Is the iPad for creating or consuming?

As an avid Apple follower and a web designer I’m interested to know. I saw Apple demo an iPad version of iWorks, but will this thing work for real-world productivity? If it’s just for consuming, then it’s all set up already. It has the screen for movie watching, the graphics for games and over 130,000 content delivering apps already developed.

But if it wants to follow on from the iPhone then it has to extend what’s gone before. It’s going to have to fill the space as advertised and provide some desktop-like features. To occupy the sub-notebook/netbook world, it’s going to need a bit more functionality than a mobile phone. It’s revealing that I’m writing this on an iPhone but will upload it from the desktop where I feel I have more control.

Screen size

When web browsing I’m expecting to get the full desktop version of every website, unless a page has specific browser detection this already happens with the iPhone. But on the desktop I expect to have extended ways to deal with the content, of which plugins and background processes are a big part. Will Apple allow me to install a Delicious plugin or chop and change between 2 – 3 apps running at once? Will I be able to have my web code open in one programme and the site I’m working on in another? Better yet, will they let me install an alternative browser, one with a wealth of extensions already developed? All very doubtful.

Size of the market

Currently I see good uses for the iPad in business and education. Imagine the delivery person using it to find your house, or the hospital doctor pulling up digital X-Rays, or the classes with lessons tailored to individual students with content delivered at a suitable pace and level.

If marketed and priced right, I can even see it becoming the next big gaming device at Christmas.
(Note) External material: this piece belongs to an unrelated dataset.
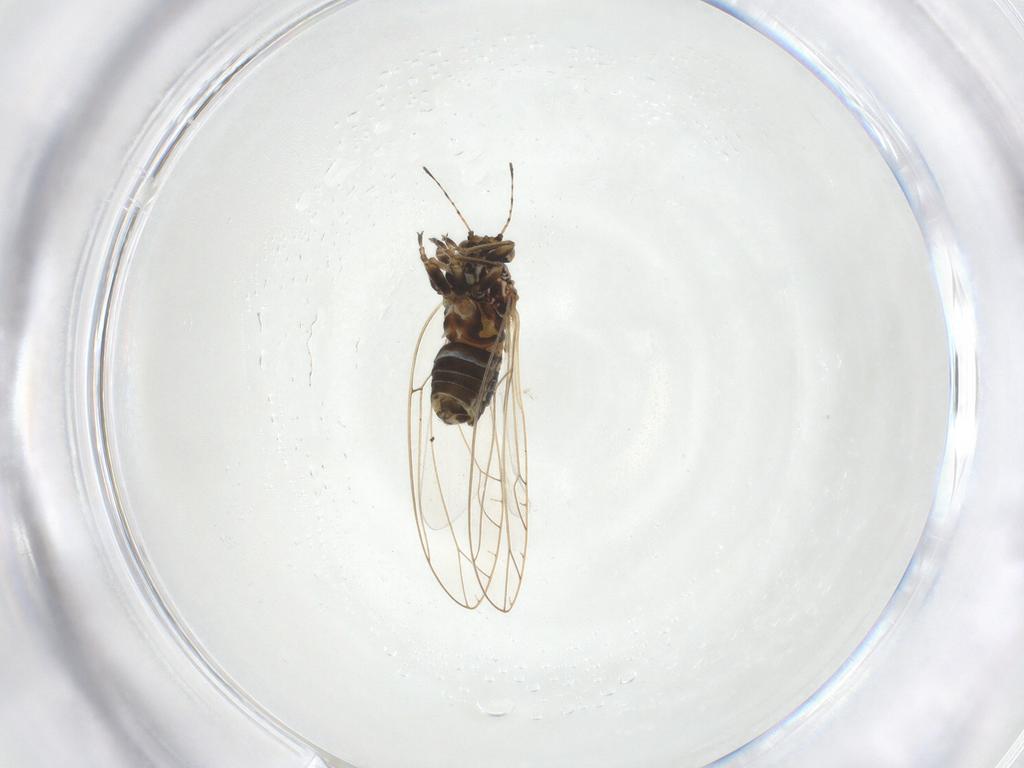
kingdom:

Evidence suggests major games developers are already switching to the platform. But what will take the iPad into the mass market?

Essential or extravagance?

With the iPod and iPhone, Apple were entering established markets where demand for the product type was already developed. With the iPad it’s different since most consumers won’t have heard of a tablet, let alone be convinced of why they need one.

The boundary between creating and consuming could be what makes the difference here.

The adaptable device

The genius behind this device is that Apple haven’t bowed to the pressures of the rumour mill. They haven’t created an overcomplicated piece of hardware full of whizz-bang features (OK, it could’ve had a camera). The genius of Johnny Ive and co. is that they didn’t tinker with a winning formula. It looks like an oversized iPhone. This leaves the software people to work from a solid foundation and build features into later updates that match developer and consumer needs (sorry guys, not necessarily ‘wants’).

Another genius move is that Apple haven’t cornered themselves too much with the possibilities for this device, meaning that everyone interested has their own thoughts and hopes for what it can do. Software driven products like the iPad have a huge potential to capture the imagination.

So if anyone’s listening and if this post can be at all useful, I’d be interested to hear your ideas on what you’d like to see it do.

Posted on Wednesday 10 February 2010.